▶ Problem description
Copy every line from the one containing "- datatype lookup" through the last line of the records below, both included, and nothing else.

====== Given information

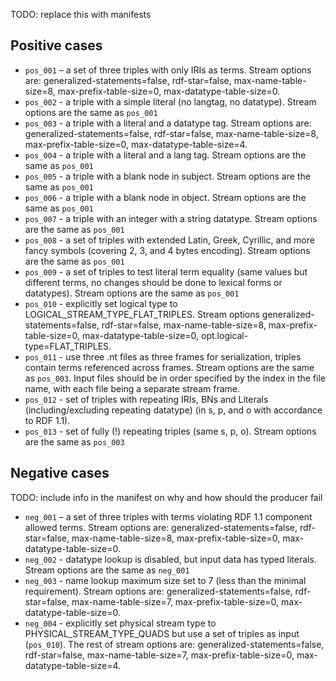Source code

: TODO: replace this with manifests

## Positive cases

- `pos_001` – a set of three triples with only IRIs as terms. Stream options are: generalized-statements=false, rdf-star=false, max-name-table-size=8, max-prefix-table-size=0, max-datatype-table-size=0.
- `pos_002` - a triple with a simple literal (no langtag, no datatype). Stream options are the same as `pos_001`
- `pos_003` - a triple with a literal and a datatype tag. Stream options are: generalized-statements=false, rdf-star=false, max-name-table-size=8, max-prefix-table-size=0, max-datatype-table-size=4.
- `pos_004` - a triple with a literal and a lang tag. Stream options are the same as `pos_001`
- `pos_005` - a triple with a blank node in subject. Stream options are the same as `pos_001`
- `pos_006` - a triple with a blank node in object. Stream options are the same as `pos_001`
- `pos_007` - a triple with an integer with a string datatype. Stream options are the same as `pos_001`
- `pos_008` - a set of triples with extended Latin, Greek, Cyrillic, and more fancy symbols (covering 2, 3, and 4 bytes encoding). Stream options are the same as `pos_001`
- `pos_009` - a set of triples to test literal term equality (same values but different terms, no changes should be done to lexical forms or datatypes). Stream options are the same as `pos_001`
- `pos_010` - explicitly set logical type to LOGICAL_STREAM_TYPE_FLAT_TRIPLES. Stream options generalized-statements=false, rdf-star=false, max-name-table-size=8, max-prefix-table-size=0, max-datatype-table-size=0, opt.logical-type=FLAT_TRIPLES.
- `pos_011` - use three .nt files as three frames for serialization, triples contain terms referenced across frames. Stream options are the same as `pos_003`. Input files should be in order specified by the index in the file name, with each file being a separate stream frame.
- `pos_012` - set of triples with repeating IRIs, BNs and Literals (including/excluding repeating datatype) (in s, p, and o with accordance to RDF 1.1). 
- `pos_013` - set of fully (!) repeating triples (same s, p, o). Stream options are the same as `pos_003`


## Negative cases

TODO: include info in the manifest on why and how should the producer fail
- `neg_001` – a set of three triples with terms violating RDF 1.1 component allowed terms. Stream options are: generalized-statements=false, rdf-star=false, max-name-table-size=8, max-prefix-table-size=0, max-datatype-table-size=0.
- `neg_002` - datatype lookup is disabled, but input data has typed literals. Stream options are the same as `neg_001`
- `neg_003` - name lookup maximum size set to 7 (less than the minimal requirement). Stream options are: generalized-statements=false, rdf-star=false, max-name-table-size=7, max-prefix-table-size=0, max-datatype-table-size=0.
- `neg_004` - explicitly set physical stream type to PHYSICAL_STREAM_TYPE_QUADS but use a set of triples as input (`pos_010`). The rest of stream options are: generalized-statements=false, rdf-star=false, max-name-table-size=7, max-prefix-table-size=0, max-datatype-table-size=4.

============

▶ Answer
- `neg_002` - datatype lookup is disabled, but input data has typed literals. Stream options are the same as `neg_001`
- `neg_003` - name lookup maximum size set to 7 (less than the minimal requirement). Stream options are: generalized-statements=false, rdf-star=false, max-name-table-size=7, max-prefix-table-size=0, max-datatype-table-size=0.
- `neg_004` - explicitly set physical stream type to PHYSICAL_STREAM_TYPE_QUADS but use a set of triples as input (`pos_010`). The rest of stream options are: generalized-statements=false, rdf-star=false, max-name-table-size=7, max-prefix-table-size=0, max-datatype-table-size=4.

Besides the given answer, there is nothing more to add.